━━━━━ Information provided ━━━━━
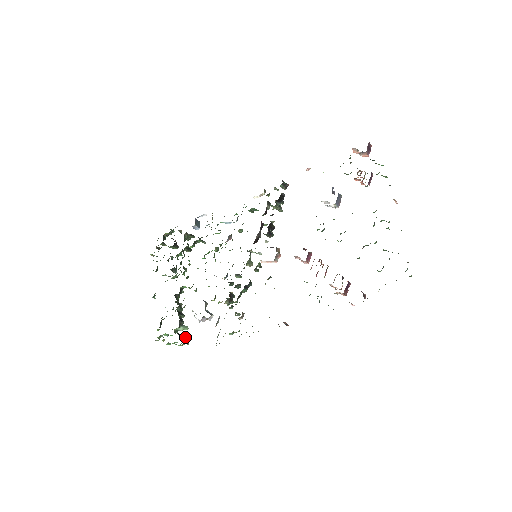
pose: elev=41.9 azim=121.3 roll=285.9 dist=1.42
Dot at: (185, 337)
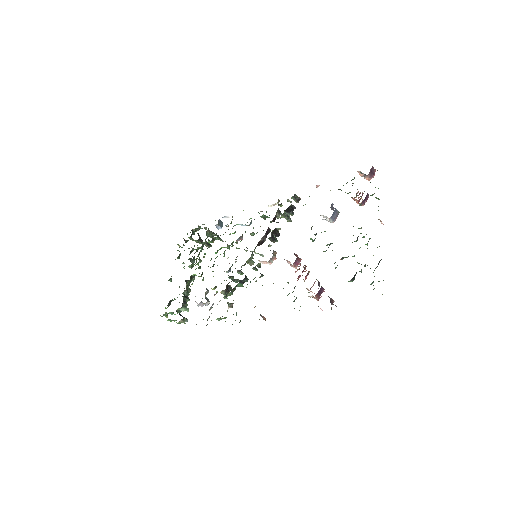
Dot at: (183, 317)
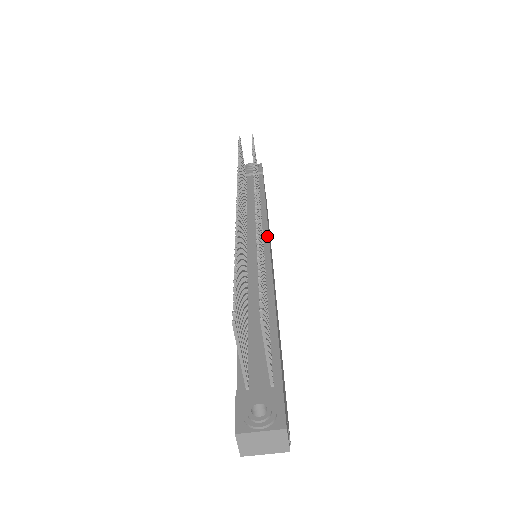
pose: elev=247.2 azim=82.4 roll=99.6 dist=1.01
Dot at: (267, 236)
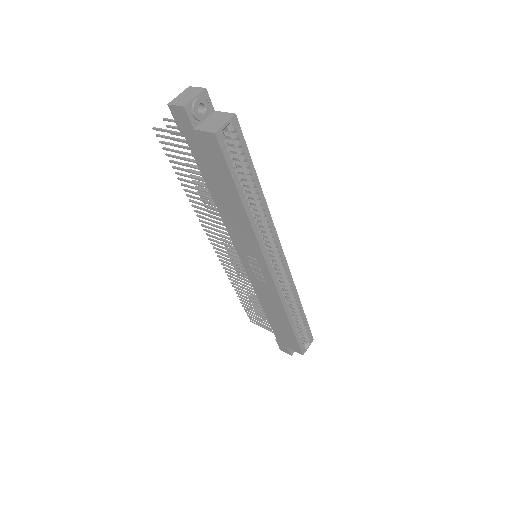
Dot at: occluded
━━━━━
What the exercise asks
Reproduce verbatim the portion of the records that opens with the line containing "pose: elev=247.2 azim=82.4" and continues through the end of the records, omitting the pictures.

Response below
pose: elev=247.2 azim=82.4 roll=99.6 dist=1.01
Dot at: (267, 236)
Dot at: occluded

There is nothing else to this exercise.